La Fabrique du crétin par SanFelice
La lecture de ce livre est intéressante à deux points de vue : si on est parents, on comprend un peu mieux pourquoi notre enfant n'a pas l'air de progresser intellectuellement à l'école ; si on est prof, on retrouve ici la réunion de toutes les remarques qui nous viennent à l'esprit au sujet de la pratique de notre métier.
Jean-Paul Brighelli est prof de lettres ; il a enseigné aussi bien en ZEP qu'en classes prépas. Il s'exprime en une langue très claire (bien qu'un peu répétitive parfois). Son propos est évident.

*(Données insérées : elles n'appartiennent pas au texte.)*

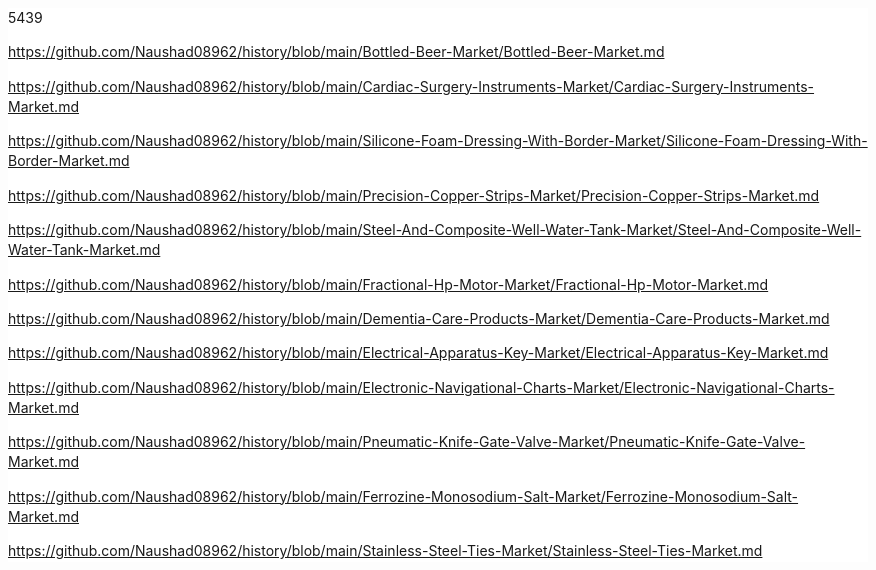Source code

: 5439</p><p><a href="https://github.com/Naushad08962/history/blob/main/Bottled-Beer-Market/Bottled-Beer-Market.md">https://github.com/Naushad08962/history/blob/main/Bottled-Beer-Market/Bottled-Beer-Market.md</a></p><p><a href="https://github.com/Naushad08962/history/blob/main/Cardiac-Surgery-Instruments-Market/Cardiac-Surgery-Instruments-Market.md">https://github.com/Naushad08962/history/blob/main/Cardiac-Surgery-Instruments-Market/Cardiac-Surgery-Instruments-Market.md</a></p><p><a href="https://github.com/Naushad08962/history/blob/main/Silicone-Foam-Dressing-With-Border-Market/Silicone-Foam-Dressing-With-Border-Market.md">https://github.com/Naushad08962/history/blob/main/Silicone-Foam-Dressing-With-Border-Market/Silicone-Foam-Dressing-With-Border-Market.md</a></p><p><a href="https://github.com/Naushad08962/history/blob/main/Precision-Copper-Strips-Market/Precision-Copper-Strips-Market.md">https://github.com/Naushad08962/history/blob/main/Precision-Copper-Strips-Market/Precision-Copper-Strips-Market.md</a></p><p><a href="https://github.com/Naushad08962/history/blob/main/Steel-And-Composite-Well-Water-Tank-Market/Steel-And-Composite-Well-Water-Tank-Market.md">https://github.com/Naushad08962/history/blob/main/Steel-And-Composite-Well-Water-Tank-Market/Steel-And-Composite-Well-Water-Tank-Market.md</a></p><p><a href="https://github.com/Naushad08962/history/blob/main/Fractional-Hp-Motor-Market/Fractional-Hp-Motor-Market.md">https://github.com/Naushad08962/history/blob/main/Fractional-Hp-Motor-Market/Fractional-Hp-Motor-Market.md</a></p><p><a href="https://github.com/Naushad08962/history/blob/main/Dementia-Care-Products-Market/Dementia-Care-Products-Market.md">https://github.com/Naushad08962/history/blob/main/Dementia-Care-Products-Market/Dementia-Care-Products-Market.md</a></p><p><a href="https://github.com/Naushad08962/history/blob/main/Electrical-Apparatus-Key-Market/Electrical-Apparatus-Key-Market.md">https://github.com/Naushad08962/history/blob/main/Electrical-Apparatus-Key-Market/Electrical-Apparatus-Key-Market.md</a></p><p><a href="https://github.com/Naushad08962/history/blob/main/Electronic-Navigational-Charts-Market/Electronic-Navigational-Charts-Market.md">https://github.com/Naushad08962/history/blob/main/Electronic-Navigational-Charts-Market/Electronic-Navigational-Charts-Market.md</a></p><p><a href="https://github.com/Naushad08962/history/blob/main/Pneumatic-Knife-Gate-Valve-Market/Pneumatic-Knife-Gate-Valve-Market.md">https://github.com/Naushad08962/history/blob/main/Pneumatic-Knife-Gate-Valve-Market/Pneumatic-Knife-Gate-Valve-Market.md</a></p><p><a href="https://github.com/Naushad08962/history/blob/main/Ferrozine-Monosodium-Salt-Market/Ferrozine-Monosodium-Salt-Market.md">https://github.com/Naushad08962/history/blob/main/Ferrozine-Monosodium-Salt-Market/Ferrozine-Monosodium-Salt-Market.md</a></p><p><a href="https://github.com/Naushad08962/history/blob/main/Stainless-Steel-Ties-Market/Stainless-Steel-Ties-Market.md">https://github.com/Naushad08962/history/blob/main/Stainless-Steel-Ties-Market/Stainless-Steel-Ties-Market.md</a></p>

Il nous explique pourquoi et comment le niveau scolaire a tant baissé depuis 40 ans maintenant. Il pense que ceci est concerté. Que le néo-libéralisme triomphant fabrique consciemment des crétins, un peuple sans culture, qui ne pourra pas se révolter et se transformera en une sorte de société moderne d'esclaves, corvéables à merci.
Mais ce qui est surtout intéressant, c'est quand il décrit les moyens employés pour rendre cette école inefficace. C'est là que je le rejoins totalement.
1°) La méthode globale (et sa conséquence immédiate, la dyslexie). Le moyen est radical : grâce à cette aberration, c'est encore un miracle si certains élèves savent à peu près lire.
2°) Le Collège Unique, instauré dès les années 70. L'idée de départ était séduisante (l'Enfer est pavé de bonnes intentions, n'est-ce pas ?), mais le principe confond "égalité" et "équité". D'autant plus que le système est tout sauf équitable, faisant perdre des années de vie à des élèves obligés de s'ennuyer jusqu'à 16 ans dans des collèges où ils ne comprennent plus rien depuis des années...
3°) 'L'élève au centre du système" ? Autre fausse bonne idée, car elle a abouti à la baisse générale du niveau. Le but de l'école est d'élever ces ados jusqu'à un niveau de culture et de savoir, alors que, concrètement, depuis des années, on abaisse le savoir jusqu'au niveau des élèves.
4°) "80% d'une classe d'âge au Bac". Résultat : les consignes de correction totalement aberrantes, des fautes flagrantes qui ne sont plus sanctionnées (directives ministérielles oblige), des notes augmentées en douce par les rectorats, un Bac quasiment donné et qui, au final, ne vaut plus rien. Brighelli remarque avec justesse que les métiers qui, autrefois, recrutaient au Bac, recrutent maintenant à la licence.
Brighelli signale de nombreuses autres choses ; dans ses chapitres thématiques, il parle des manuels scolaires, de la laïcité, de la violence, des ZEP, etc.
Là où il est le plus frappant, c'est quand il nous rappelle le fossé gigantesque qui sépare l'immense majorité des établissements d'un côté, et les lycées ultra-favorisés de l'autre. La société a besoin d'une élite, qui sera toujours protégée contre les dérapages de la nouvelle pédagogie post-soixante-huitarde. Le problème, c'est que ces élèves d'élite sont les enfants des élites déjà au pouvoir. Plus aucune mixité sociale. Plus aucune chance pour ceux qui partent du bas.